2. Why we should not use requestScope: Serialization is not a problem if bean is registered in request scope because system does not serialize any object that is present in request scope. That make sense also because anything that is in request scope should be lost in next request so what is the point to serialize that information. BUT still we should not register our beans in request scope. That is because if we use a task-flow on a page twice and task-flow has a request-scope bean, both instances of task-flow will start sharing same instance of bean. It can create a lot of confusion.

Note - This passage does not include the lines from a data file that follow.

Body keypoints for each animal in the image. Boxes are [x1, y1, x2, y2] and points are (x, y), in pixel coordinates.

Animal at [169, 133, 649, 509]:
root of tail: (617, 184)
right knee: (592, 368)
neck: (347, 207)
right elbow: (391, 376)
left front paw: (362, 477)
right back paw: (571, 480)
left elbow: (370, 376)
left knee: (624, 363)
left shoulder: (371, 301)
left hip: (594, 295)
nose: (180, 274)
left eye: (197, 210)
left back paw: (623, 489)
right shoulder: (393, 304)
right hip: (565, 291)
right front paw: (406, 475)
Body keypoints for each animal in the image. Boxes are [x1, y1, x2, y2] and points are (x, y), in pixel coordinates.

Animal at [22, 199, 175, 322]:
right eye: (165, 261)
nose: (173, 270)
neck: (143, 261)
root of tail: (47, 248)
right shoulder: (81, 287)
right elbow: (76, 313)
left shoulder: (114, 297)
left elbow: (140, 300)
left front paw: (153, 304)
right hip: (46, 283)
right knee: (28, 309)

3. Why should we use backing-bean Scope: Backing bean scope is almost same a request scope in terms of life cyle so system need not to serialize any such bean. Also we get advantage that system create two instances of bean if we use task-flow twice on a page.


4. Is it good enough: Now question is "Can we meet all requirements by storing beans in backing-bean scope?". I would say most of the time YES, you can. Mostly we need to put certain INFORMATION on higher scopes (like pageFlow, session, application) and to store that we don't need to put bean in that scope. We can directly put INFORMATION (or value) in scope. For example we have a 4 page task-flow, which has employee search on first page and user can select an employee on first page. After selecting employee user can navigate to page 2, 3, 4. On page 4 we need to know selected employee record.
To achieve this one developer do following
   a. Bind employee table of first page on a page-flow bean
   b. Bind table with the bean.
   c. On page 4, get page-flow bean and then get table and then try to get selected employee row.

Other developer can follow this approach
   a. Bind employee table of first page on backingbean-scoped bean
   b. Bind table with that bean
   c. While navigating to page-2 get selected row from employee table and store its (employee-id or any other needed information) in page-flow scope. If you need complete employee information you can create employee-pojo (object) and set its attribute and then store employee object in page-flow
   d. Access employee information from page-flow scope. 

[IF you are using bindings and on selection you have selection listener which makes employee row current, you can directly create binding of same vo on page-4. That could be even better]

We see mostly we need to information on different pages, so its better to store those information on needed scope rather than bean.


5. If you really want to store bean in higher scopes: If you really need bean in higher scopes atleast use ComponentReference.